⟨
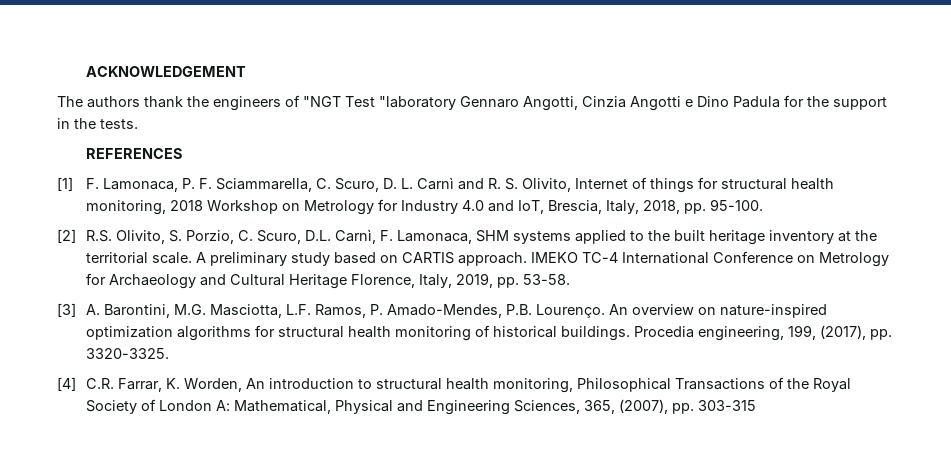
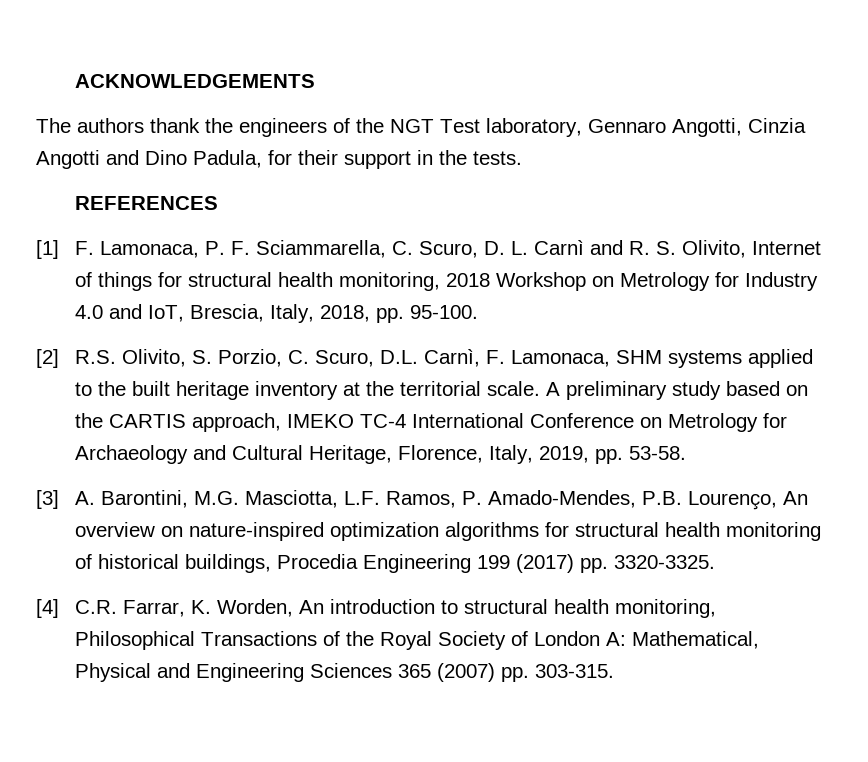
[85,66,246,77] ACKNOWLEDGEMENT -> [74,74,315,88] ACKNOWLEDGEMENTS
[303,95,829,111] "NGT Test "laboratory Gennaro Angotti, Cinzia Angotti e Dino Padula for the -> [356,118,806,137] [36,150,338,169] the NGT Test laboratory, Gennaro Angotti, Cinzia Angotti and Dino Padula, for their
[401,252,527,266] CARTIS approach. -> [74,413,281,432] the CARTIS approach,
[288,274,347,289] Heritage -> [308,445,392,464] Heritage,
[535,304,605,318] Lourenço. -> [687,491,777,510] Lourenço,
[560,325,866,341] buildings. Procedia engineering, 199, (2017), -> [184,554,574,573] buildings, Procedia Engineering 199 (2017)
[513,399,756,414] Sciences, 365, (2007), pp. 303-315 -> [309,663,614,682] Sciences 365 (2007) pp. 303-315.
⟩
Exercise directions —
Copy all the lines of data exactly as they appear, dropping any images.

Response for this exercise —
[85,66,246,77] ACKNOWLEDGEMENT -> [74,74,315,88] ACKNOWLEDGEMENTS
[303,95,829,111] "NGT Test "laboratory Gennaro Angotti, Cinzia Angotti e Dino Padula for the -> [356,118,806,137] [36,150,338,169] the NGT Test laboratory, Gennaro Angotti, Cinzia Angotti and Dino Padula, for their
[401,252,527,266] CARTIS approach. -> [74,413,281,432] the CARTIS approach,
[288,274,347,289] Heritage -> [308,445,392,464] Heritage,
[535,304,605,318] Lourenço. -> [687,491,777,510] Lourenço,
[560,325,866,341] buildings. Procedia engineering, 199, (2017), -> [184,554,574,573] buildings, Procedia Engineering 199 (2017)
[513,399,756,414] Sciences, 365, (2007), pp. 303-315 -> [309,663,614,682] Sciences 365 (2007) pp. 303-315.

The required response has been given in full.